Por: Maru Luarca
Twitter: @Lady_Micu

 


Hablar sobre el perdón parece algo común en estos días. Común y lejano. La indulgencia como un intangible que nunca abandonará su connotación aspiracional. Pienso en ello mientras, acomodada en la cama, leo los diarios online y bebo el primer café de la mañana.

 

¿Cuánto estamos realmente dispuestos a condonar?

 

Mientras la palabra perdón se prostituye en los afiches de la Mega Iglesia de la esquina y se gasta hasta parecer una mancha en la sotana del párroco de domingo, el odio y el resentimiento hacen fiesta en el día a día. La verdad es que no estamos dispuestos a soltar.

Supongo que algo de amor propio irá en ello. ¿Cómo puedo mostrar clemencia a quién me hizo daño? ¿Acaso creen que soy idiota? Y hasta resulta comprensible: si ya me lastimó, mínimo que no se robe la dignidad que me queda. Parece ser un razonamiento aceptable.

 

El punto es que debemos hacer una parada en el camino. Mojar en saliva la punta del dedo y verificar si el viento que sopla, empuja o retrasa. Evaluar si estamos caminando para llegar a alguna parte o si, por el contrario, cegados de amor propio, vamos en círculos como perros mordiendo la propia cola. 

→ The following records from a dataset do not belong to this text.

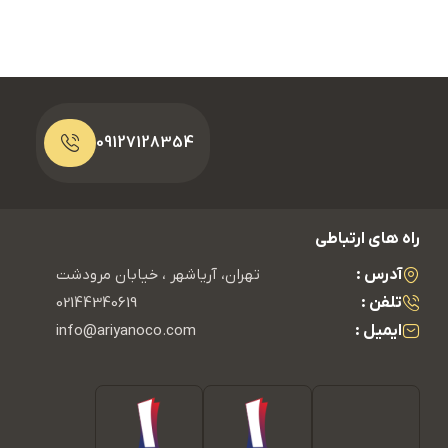
09127128354
راه های ارتباطی
آدرس :
تهران، آریاشهر ، خیابان مرودشت
تلفن :
02144340619
ایمیل :
info@ariyanoco.com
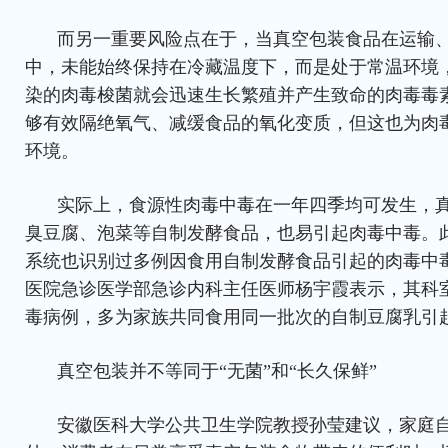
而另一重要风险点在于，当真空包装食品在运输
中，未能始终保持在冷藏温度下，而是处于常温环境
染的肉毒梭菌就会迅速生长繁殖并产生致命的肉毒毒
够有效隔绝氧气、减缓食品的氧化变质，但这也为肉
环境。
实际上，食源性肉毒中毒在一年四季均可发生，
臭豆腐、泡菜等自制发酵食品，也易引起肉毒中毒。
系统也识别过多例因食用自制发酵食品引起的肉毒中
医院急诊医学部急诊内科主任医师杨宇霞表示，其科
毒病例，多为家族共同食用同一批次的自制豆腐乳引
真空包装并不等同于“无菌”和“长久保鲜”
安徽医科大学公共卫生学院教授孙莹建议，家庭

Es interminable la lista de cosas que no podemos perdonar y que entretienen tanto, cansan demasiado, agotan al extremo de no poder voltear la página.

 

Pienso en Rosa. Una historia habitual: un esposo que engaña. El trago amargo de la deslealtad. No una, varias felonías porque en esta tierra de macho latino, es más hombre el que más traiciona. El egoísmo es tremenda ceguera. Pienso en el dolor que se enrolla en el pecho, como un gato perezoso que no planea moverse de ahí. Uno que de vez en vez, saca las garras y los colmillos y muerde por dentro. Hasta que la entraña sangra y por la garganta sube el sabor metálico de uno mismo, lloviendo rojo por dentro.  Los días giran entonces alrededor de eso. De la mentira. De nuestra poca capacidad de lidiar con lo que nos rompe. Una persona herida no puede más que pasar las horas viendo la carne viva adentro de su abertura. Porque duele y el dolor es un tirano que no deja pensar en otra cosa.

 

Pienso también en Roberto y en su muerte debajo de una cortina de balas. En la rabia callada contra la vida que tiene un final. La muerte es inevitable y te alcanza lo quieras o no. Saberlo no evita que la pérdida de quienes amamos duela, pero ayuda a no estancarse en el luto y la lágrima. Pienso en su partida repentina y en la frustración que quedó, como herencia tácita, entre sus deudos. En la condena  propia a la que nos somete la búsqueda sin fin de la condena de otros. Replicar el odio es la peor de las esclavitudes. 

 

Perdonar es un ejercicio consciente al que hay que obligarnos. Muchas veces, las más creo, la absolución llega mucho tiempo después de la acción de perdonar. Se trata de eso. De inventarnos de nuevo, dejando atrás el dolor que pesa como piedra y decirnos valientes ante el espejo, que estamos escribiendo otra historia. Se vale usar las palabras luminosas del pasado, pero no el odio y el llanto que nos destruyen. Repetirlo ante el espejo, esperando que llegue el día en que finalmente nos descubramos sonrientes y de pie sobre la página inmaculada de la historia nueva que nos dimos como oportunidad.